Step, another work originally written for the NYNME, also represents something of a departure for its composer, Philippe Hurel. The work is exceptionally clever, with the spatial opening, marked by flute and clarinet chirping away from the audience, building to a climax when they sustain a cadential pitch, trumpet-like, and march to their respective "normal" seats on stage. Stephen Gosling was impressively agile handling both the Steinway and the tiny melodica, producing reedy sustained tones on the latter while punching out clusters on the former.
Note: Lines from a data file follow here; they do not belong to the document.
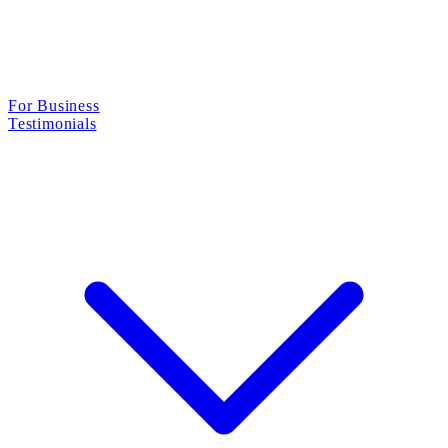
For Business
Testimonials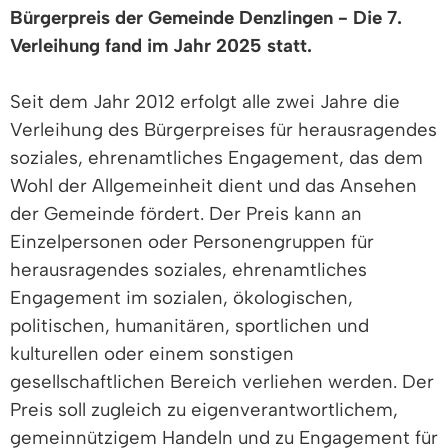
Bürgerpreis der Gemeinde Denzlingen - Die 7.
Verleihung fand im Jahr 2025 statt.
Seit dem Jahr 2012 erfolgt alle zwei Jahre die
Verleihung des Bürgerpreises für herausragendes
soziales, ehrenamtliches Engagement, das dem
Wohl der Allgemeinheit dient und das Ansehen
der Gemeinde fördert. Der Preis kann an
Einzelpersonen oder Personengruppen für
herausragendes soziales, ehrenamtliches
Engagement im sozialen, ökologischen,
politischen, humanitären, sportlichen und
kulturellen oder einem sonstigen
gesellschaftlichen Bereich verliehen werden. Der
Preis soll zugleich zu eigenverantwortlichem,
gemeinnützigem Handeln und zu Engagement für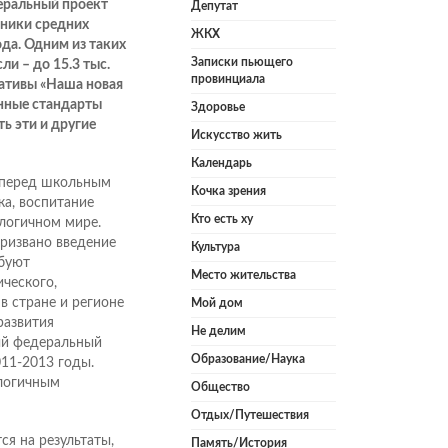
деральный проект
Депутат
еники средних
ЖКХ
да. Одним из таких
Записки пьющего
и – до 15.3 тыс.
провинциала
иативы «Наша новая
енные стандарты
Здоровье
ь эти и другие
Искусство жить
Календарь
 перед школьным
Кочка зрения
ка, воспитание
Кто есть ху
логичном мире.
призвано введение
Культура
ебуют
Место жительства
ческого,
в стране и регионе
Мой дом
развития
Не делим
ый федеральный
Образование/Наука
11-2013 годы.
 логичным
Общество
Отдых/Путешествия
ся на результаты,
Память/История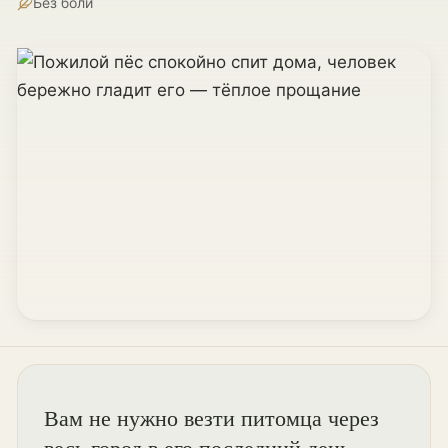
Без боли
Вам не нужно везти питомца через
весь город в его последний день —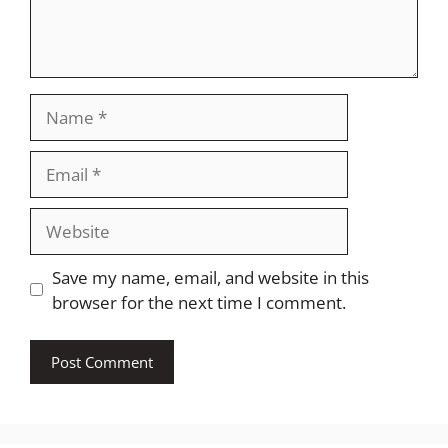
Name
Email
Website
Save my name, email, and website in this
browser for the next time I comment.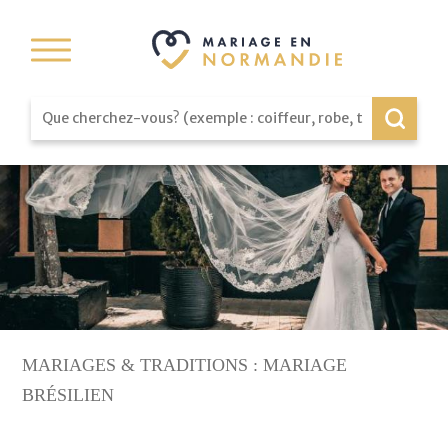
MARIAGES & TRADITIONS : MARIAGE
BRÉSILIEN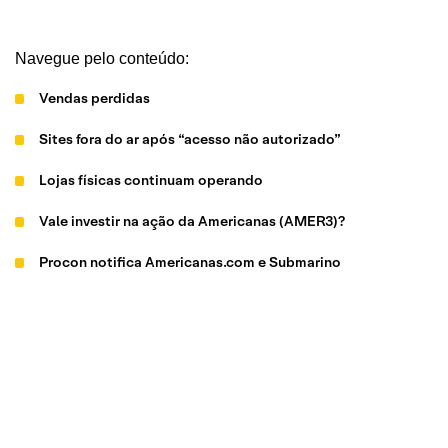
Navegue pelo conteúdo:
Vendas perdidas
Sites fora do ar após “acesso não autorizado”
Lojas físicas continuam operando
Vale investir na ação da Americanas (AMER3)?
Procon notifica Americanas.com e Submarino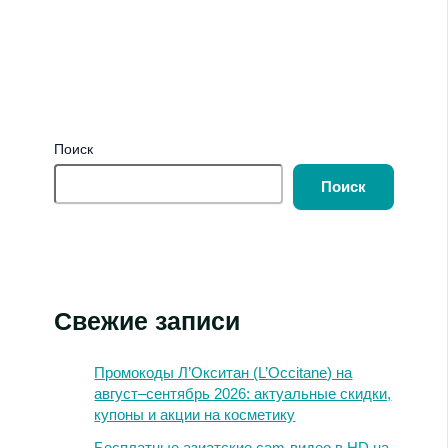
Поиск
Поиск
Свежие записи
Промокоды Л’Окситан (L’Occitane) на
август–сентябрь 2026: актуальные скидки,
купоны и акции на косметику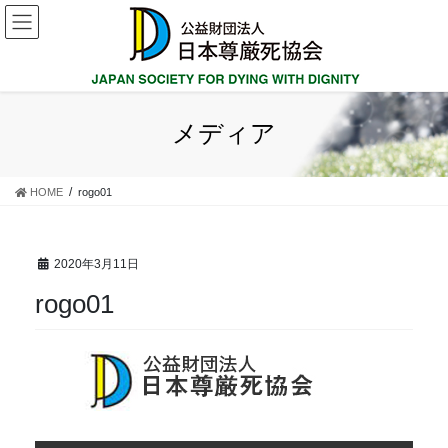
コ
ナ
ン
ビ
テ
ゲ
ン
ー
ツ
シ
に
ョ
メディア
移
ン
動
に
移
HOME
rogo01
動
2020年3月11日
rogo01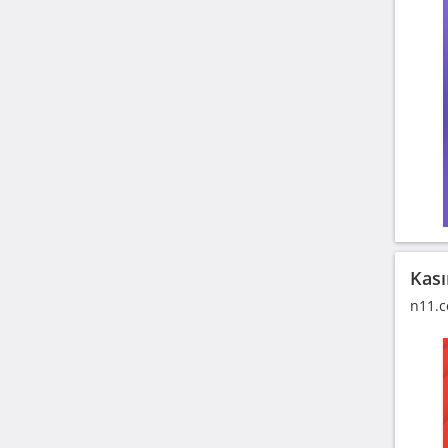
Kası
n11.c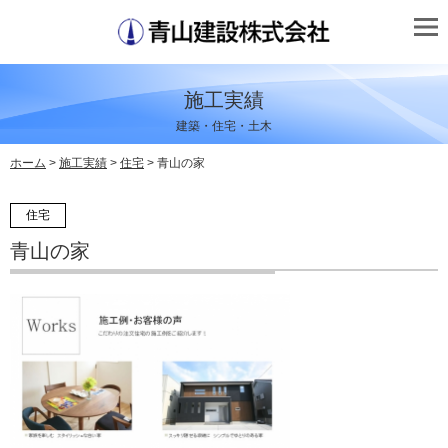
施工実績
建築・住宅・土木
ホーム
>
施工実績
>
住宅
> 青山の家
住宅
青山の家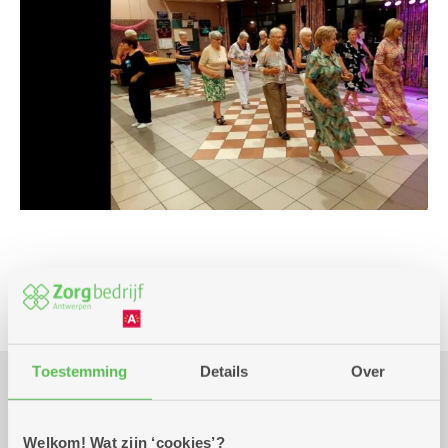
Beweging
Toestemming
Details
Over
Praktisch
Welkom! Wat zijn ‘cookies’?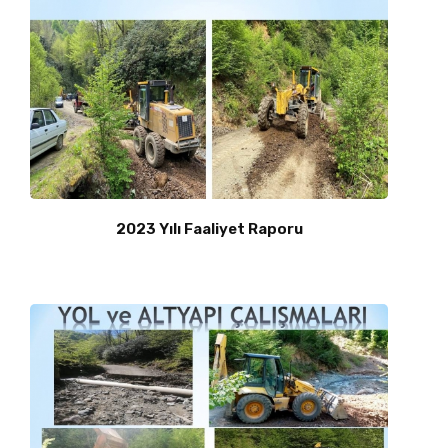
2023 Yılı Faaliyet Raporu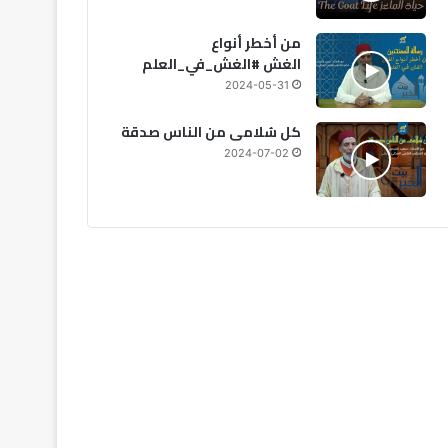
من أخطر أنواع
الغش #الغش_في_العلم
2024-05-31
كل سُلامى من الناس صدقة
2024-07-02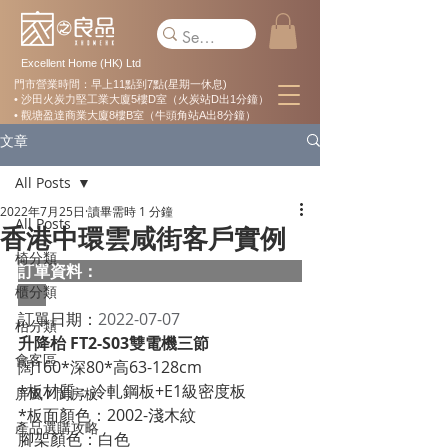
Excellent Home (HK) Ltd
門市營業時間：早上11點到7點(星期一休息)
• 沙田火炭力堅工業大廈5樓D室（火炭站D出1分鐘）
• 觀塘盈達商業大廈8樓B室（牛頭角站A出8分鐘）
文章
All Posts
2022年7月25日
讀畢需時 1 分鐘
All Posts
香港中環雲咸街客戶實例
椅分類
訂單資料：  
櫃分類
訂單日期：
2022-07-07
枱分類
升降枱 FT2-S03雙電機三節
會客區
闊160*深80*高63-128cm
*板材質：冷軋鋼板+E1級密度板
屏風 / 間房板
*板面顏色：2002-淺木紋
產品選購攻略
腳架顏色：白色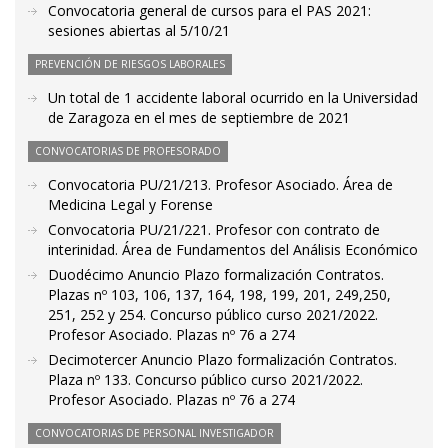
Convocatoria general de cursos para el PAS 2021:
sesiones abiertas al 5/10/21
PREVENCIÓN DE RIESGOS LABORALES
Un total de 1 accidente laboral ocurrido en la Universidad
de Zaragoza en el mes de septiembre de 2021
CONVOCATORIAS DE PROFESORADO
Convocatoria PU/21/213. Profesor Asociado. Área de
Medicina Legal y Forense
Convocatoria PU/21/221. Profesor con contrato de
interinidad. Área de Fundamentos del Análisis Económico
Duodécimo Anuncio Plazo formalización Contratos.
Plazas nº 103, 106, 137, 164, 198, 199, 201, 249,250,
251, 252 y 254. Concurso público curso 2021/2022.
Profesor Asociado. Plazas nº 76 a 274
Decimotercer Anuncio Plazo formalización Contratos.
Plaza nº 133. Concurso público curso 2021/2022.
Profesor Asociado. Plazas nº 76 a 274
CONVOCATORIAS DE PERSONAL INVESTIGADOR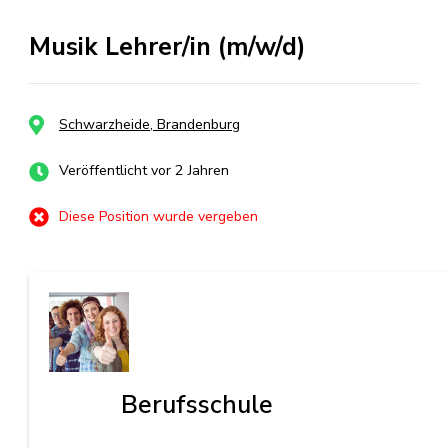
Musik Lehrer/in (m/w/d)
Schwarzheide, Brandenburg
Veröffentlicht vor 2 Jahren
Diese Position wurde vergeben
Berufsschule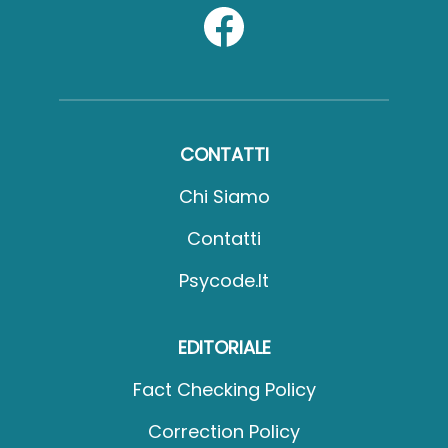
CONTATTI
Chi Siamo
Contatti
Psycode.it
EDITORIALE
Fact Checking Policy
Correction Policy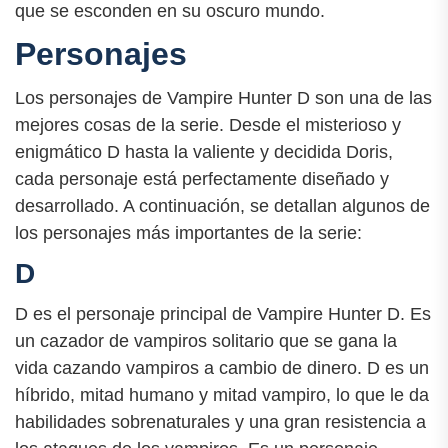
que se esconden en su oscuro mundo.
Personajes
Los personajes de Vampire Hunter D son una de las
mejores cosas de la serie. Desde el misterioso y
enigmático D hasta la valiente y decidida Doris,
cada personaje está perfectamente diseñado y
desarrollado. A continuación, se detallan algunos de
los personajes más importantes de la serie:
D
D es el personaje principal de Vampire Hunter D. Es
un cazador de vampiros solitario que se gana la
vida cazando vampiros a cambio de dinero. D es un
híbrido, mitad humano y mitad vampiro, lo que le da
habilidades sobrenaturales y una gran resistencia a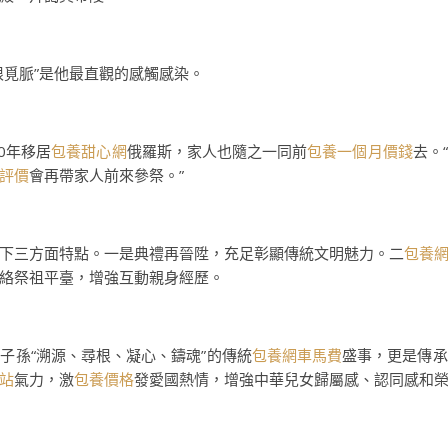
根覓脈”是他最直觀的感觸感染。
0年移居
包養甜心網
俄羅斯，家人也隨之一同前
包養一個月價錢
去。
評價
會再帶家人前來參祭。”
下三方面特點。一是典禮再晉陞，充足彰顯傳統文明魅力。二
包養
絡祭祖平臺，增強互動親身經歷。
子孫“溯源、尋根、凝心、鑄魂”的傳統
包養網車馬費
盛事，更是傳承
站
氣力，激
包養價格
發愛國熱情，增強中華兒女歸屬感、認同感和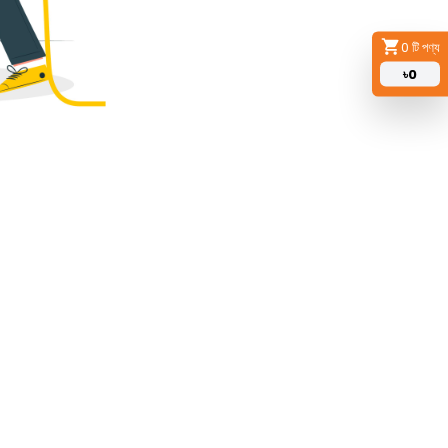
0
টি পণ্য
৳
0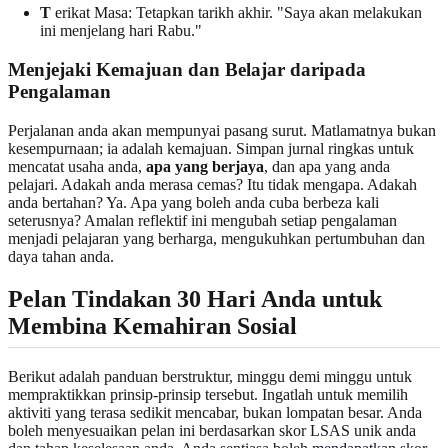
T
erikat Masa: Tetapkan tarikh akhir. "Saya akan melakukan
ini menjelang hari Rabu."
Menjejaki Kemajuan dan Belajar daripada
Pengalaman
Perjalanan anda akan mempunyai pasang surut. Matlamatnya bukan
kesempurnaan; ia adalah kemajuan. Simpan jurnal ringkas untuk
mencatat usaha anda,
apa yang berjaya
, dan apa yang anda
pelajari. Adakah anda merasa cemas? Itu tidak mengapa. Adakah
anda bertahan? Ya. Apa yang boleh anda cuba berbeza kali
seterusnya? Amalan reflektif ini mengubah setiap pengalaman
menjadi pelajaran yang berharga, mengukuhkan pertumbuhan dan
daya tahan anda.
Pelan Tindakan 30 Hari Anda untuk
Membina Kemahiran Sosial
Berikut adalah panduan berstruktur, minggu demi minggu untuk
mempraktikkan prinsip-prinsip tersebut. Ingatlah untuk memilih
aktiviti yang terasa sedikit mencabar, bukan lompatan besar. Anda
boleh menyesuaikan pelan ini berdasarkan skor LSAS unik anda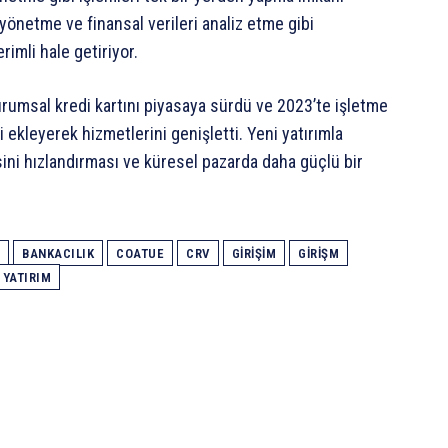
 yönetme ve finansal verileri analiz etme gibi
rimli hale getiriyor.
urumsal kredi kartını piyasaya sürdü ve 2023’te işletme
 ekleyerek hizmetlerini genişletti. Yeni yatırımla
ini hızlandırması ve küresel pazarda daha güçlü bir
BANKACILIK
COATUE
CRV
GIRIŞIM
GIRIŞM
YATIRIM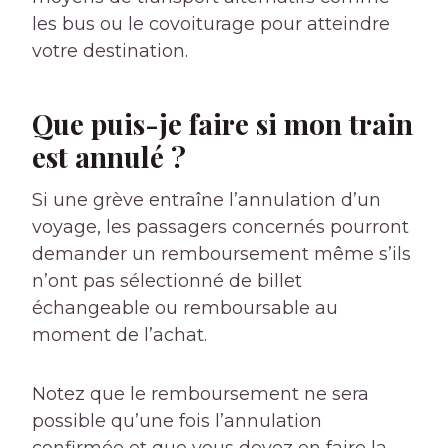
les bus ou le covoiturage pour atteindre
votre destination.
Que puis-je faire si mon train
est annulé ?
Si une grève entraîne l’annulation d’un
voyage, les passagers concernés pourront
demander un remboursement même s’ils
n’ont pas sélectionné de billet
échangeable ou remboursable au
moment de l’achat.
Notez que le remboursement ne sera
possible qu’une fois l’annulation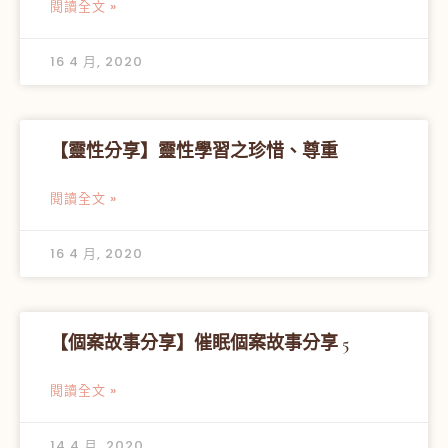
閱讀全文 »
16 4 月, 2020
【靈性分享】靈性學習之珍惜、尊重
閱讀全文 »
16 4 月, 2020
【個案故事分享】催眠個案故事分享 5
閱讀全文 »
14 4 月, 2020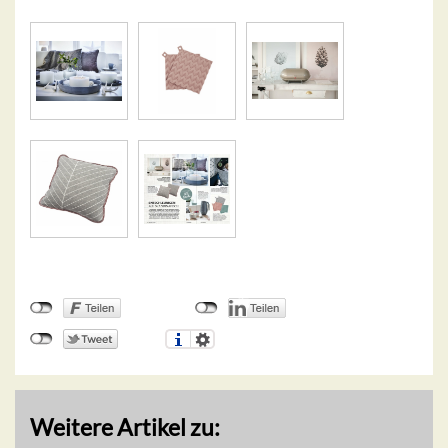
Weitere Artikel zu: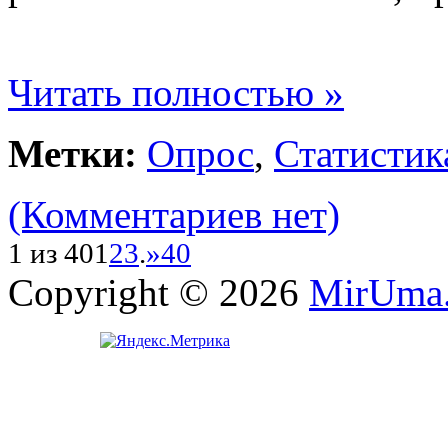
Читать полностью »
Метки:
Опрос
,
Статистик
(Комментариев нет)
1 из 40
1
2
3
.
»
40
Copyright © 2026
MirUma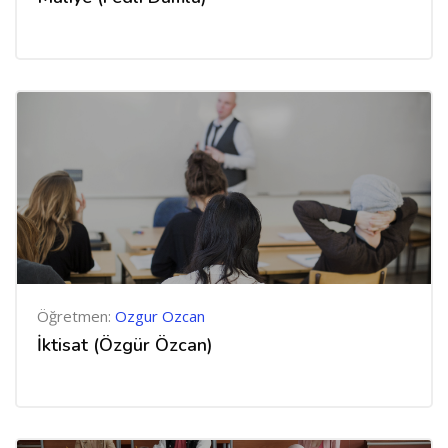
Öğretmen:
Ozgur Ozcan
İktisat (Özgür Özcan)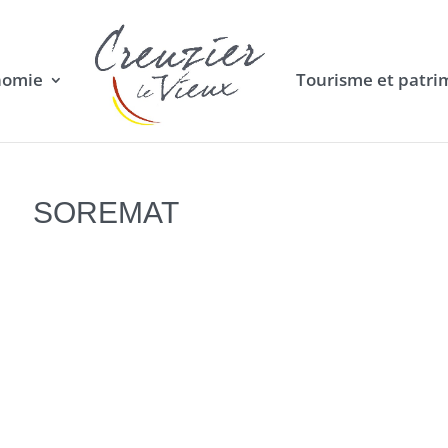
nomie
Tourisme et patri
SOREMAT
Likewise, Jean Kopperud was fearless in the fierce bass clarinet solo that initiated the second section of the piece, a passage that took the contorted figurations for the instrument in Stravinsky's Rite of Spring to an extreme, exaggerated end. Hurel's emphasis in his program notes on the unifying minor third in the work's melodic and harmonic language provided an anchor for the listener, and one was carried along by the quartet of players straight through to the ending, where sound dissolved into breath in the lower reaches of the ensemble.



After intermission came a seminal work of 20th-century chamber music, Gérard Grisey's Vortex Temporum. While the van Parys and Hurel works are notable as moves in new directions for their composers, this Grisey piece could be seen as a culmination of the composer's spectral explorations. It is an exceptionally demanding work, requiring delicacy and violence in equal measure from all members of the sextet. It is interesting that their is no "character" indicated at the opening of the score, just a metronome marking, and this clearly leaves the interpretive door open. Baker and his players clearly favored a muscular, aggressive approach to the piece, much in contrast to the Kwame Ryan-led recording on Accord, which makes every attempt to soften every rough edge.



A vortex certainly was evoked in this performance, with the spinning idée fixe that opens the work jutting north and south and leading to a staggering piano cadenza, played with preternatural physicality by Mr. Gosling, to close the first section of the work. Baker controlled the minuscule tempo modifications in the second movement's plodding cortège wonderfully, and the recapitulation that began the third section, which Grisey subsequently shatters, felt as monumental as a breakthrough in a Mahler symphony. The work is an endless progression of modernist techniques for all instruments involved, from the four mis-tuned notes not he piano to scordatura strings to breath-only sounds and multiphonics on the winds. One sat awestruck as the performers executed each new challenge with seeming nonchalance. Fortunately, though, the work still felt like it should: a marathon, a true ordeal ending in an epiphany. Given its demands, this is not a work that turns up on programs often, and it was clear that the audience felt privileged to experience what for many will be a once-in-a-lifetime happening.